----- SOURCE RECORDS -----
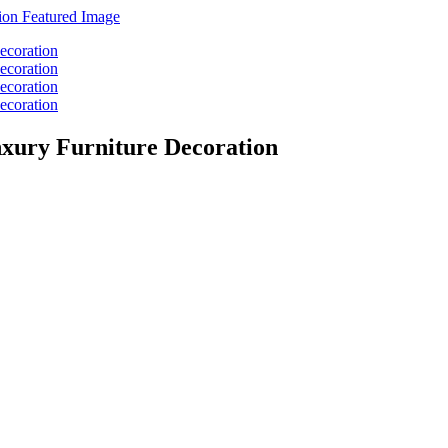
xury Furniture Decoration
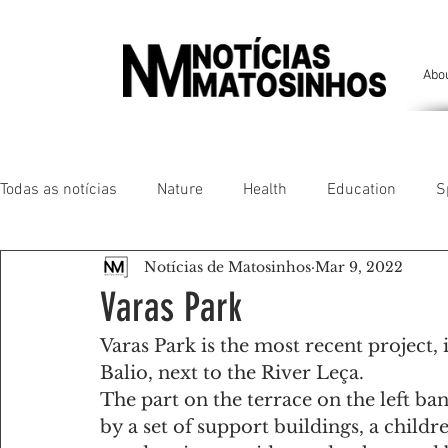
Abo
Todas as notícias
Nature
Health
Education
S
Notícias de Matosinhos
Mar 9, 2022
People of our land
Chronicles
Comfort
Anim
Varas Park
Varas Park is the most recent project,
Senhora da Hora/ São Mamede Infesta
Matosinhos/ L
Balio, next to the River Leça.
The part on the terrace on the left ban
by a set of support buildings, a child
Environment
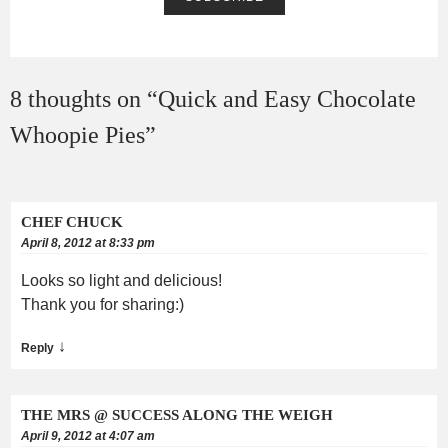
8 thoughts on “
Quick and Easy Chocolate
Whoopie Pies
”
CHEF CHUCK
April 8, 2012 at 8:33 pm
Looks so light and delicious!
Thank you for sharing:)
↓
Reply
THE MRS @ SUCCESS ALONG THE WEIGH
April 9, 2012 at 4:07 am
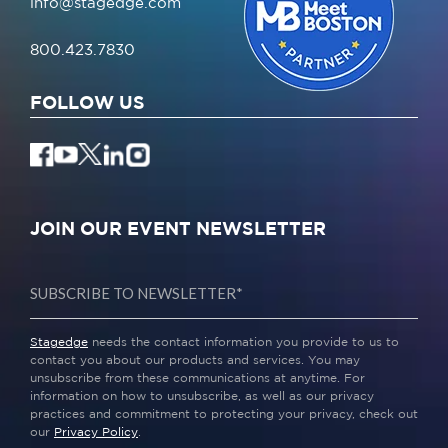
info@stagedge.com
800.423.7830
FOLLOW US
JOIN OUR EVENT NEWSLETTER
Stagedge
needs the contact information you provide to us to
contact you about our products and services. You may
unsubscribe from these communications at anytime. For
information on how to unsubscribe, as well as our privacy
practices and commitment to protecting your privacy, check out
our
Privacy Policy
.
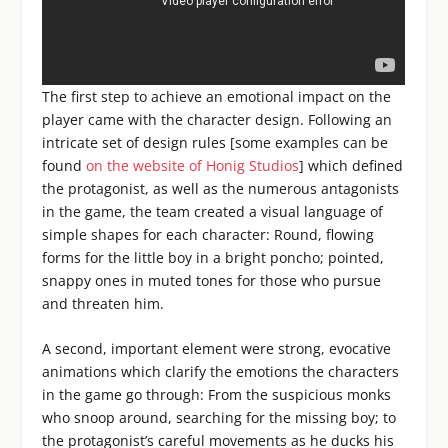
The first step to achieve an emotional impact on the
player came with the character design. Following an
intricate set of design rules [some examples can be
found
on the website of Honig Studios
] which defined
the protagonist, as well as the numerous antagonists
in the game, the team created a visual language of
simple shapes for each character: Round, flowing
forms for the little boy in a bright poncho; pointed,
snappy ones in muted tones for those who pursue
and threaten him.
A second, important element were strong, evocative
animations which clarify the emotions the characters
in the game go through: From the suspicious monks
who snoop around, searching for the missing boy; to
the protagonist’s careful movements as he ducks his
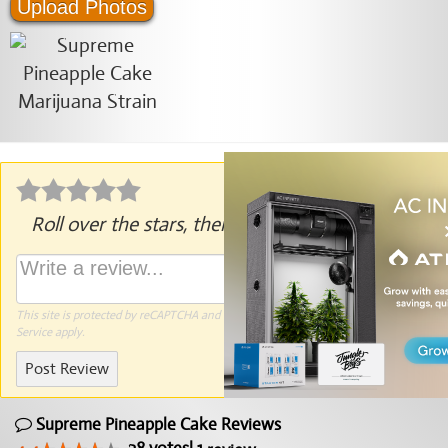
Upload Photos
Roll over the stars, then click to rate.
This site is protected by reCAPTCHA and the Google
Privacy Policy
and
Terms of
Service
apply.
Post Review
Supreme Pineapple Cake Reviews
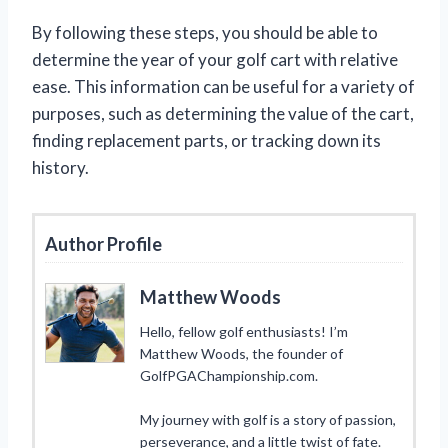
By following these steps, you should be able to
determine the year of your golf cart with relative
ease. This information can be useful for a variety of
purposes, such as determining the value of the cart,
finding replacement parts, or tracking down its
history.
Author Profile
Matthew Woods
Hello, fellow golf enthusiasts! I’m
Matthew Woods, the founder of
GolfPGAChampionship.com.
My journey with golf is a story of passion,
perseverance, and a little twist of fate.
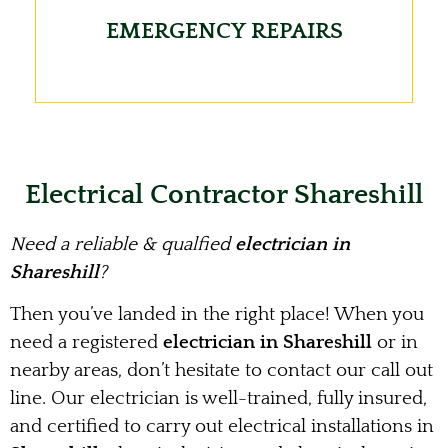
EMERGENCY REPAIRS
Electrical Contractor Shareshill
Need a reliable & qualfied
electrician in
Shareshill
?
Then you’ve landed in the right place! When you
need a registered
electrician in Shareshill
or in
nearby areas, don’t hesitate to contact our call out
line. Our electrician is well-trained, fully insured,
and certified to carry out electrical installations in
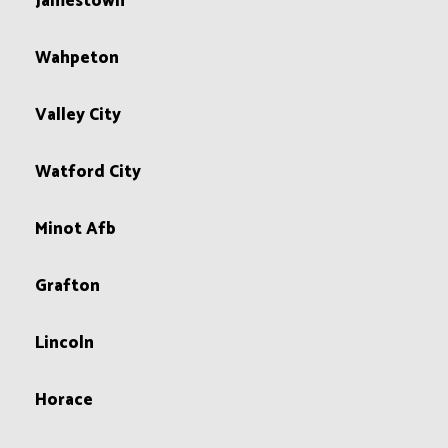
Jamestown
Wahpeton
Valley City
Watford City
Minot Afb
Grafton
Lincoln
Horace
-----
Reproduce every line of text in the listing above word for word, without the pictures.

▶ _EXERCISE OUTPUT_
xury Furniture Decoration
Abo
Todas as notícias
Nature
Health
Education
S
Notícias de Matosinhos
Mar 9, 2022
People of our land
Chronicles
Comfort
Anim
Varas Park
Varas Park is the most recent project,
Senhora da Hora/ São Mamede Infesta
Matosinhos/ L
Balio, next to the River Leça.
The part on the terrace on the left ban
by a set of support buildings, a child
Environment
8 thoughts on “
Quick and Easy Chocolate
Whoopie Pies
”
CHEF CHUCK
April 8, 2012 at 8:33 pm
Looks so light and delicious!
Thank you for sharing:)
↓
Reply
THE MRS @ SUCCESS ALONG THE WEIGH
April 9, 2012 at 4:07 am
info@stagedge.com
800.423.7830
FOLLOW US
JOIN OUR EVENT NEWSLETTER
Stagedge
needs the contact information you provide to us to
contact you about our products and services. You may
unsubscribe from these communications at anytime. For
information on how to unsubscribe, as well as our privacy
practices and commitment to protecting your privacy, check out
our
Privacy Policy
.
The first step to achieve an emotional impact on the
player came with the character design. Following an
intricate set of design rules [some examples can be
found
on the website of Honig Studios
] which defined
the protagonist, as well as the numerous antagonists
in the game, the team created a visual language of
simple shapes for each character: Round, flowing
forms for the little boy in a bright poncho; pointed,
snappy ones in muted tones for those who pursue
and threaten him.
A second, important element were strong, evocative
animations which clarify the emotions the characters
in the game go through: From the suspicious monks
who snoop around, searching for the missing boy; to
the protagonist’s careful movements as he ducks his
Upload Photos
Roll over the stars, then click to rate.
This site is protected by reCAPTCHA and the Google
Privacy Policy
and
Terms of
Service
apply.
Post Review
Supreme Pineapple Cake Reviews
By following these steps, you should be able to
determine the year of your golf cart with relative
ease. This information can be useful for a variety of
purposes, such as determining the value of the cart,
finding replacement parts, or tracking down its
history.
Author Profile
Matthew Woods
Hello, fellow golf enthusiasts! I’m
Matthew Woods, the founder of
GolfPGAChampionship.com.
My journey with golf is a story of passion,
perseverance, and a little twist of fate.
EMERGENCY REPAIRS
Electrical Contractor Shareshill
Need a reliable & qualfied
electrician in
Shareshill
?
Then you’ve landed in the right place! When you
need a registered
electrician in Shareshill
or in
nearby areas, don’t hesitate to contact our call out
line. Our electrician is well-trained, fully insured,
and certified to carry out electrical installations in
Jamestown
Wahpeton
Valley City
Watford City
Minot Afb
Grafton
Lincoln
Horace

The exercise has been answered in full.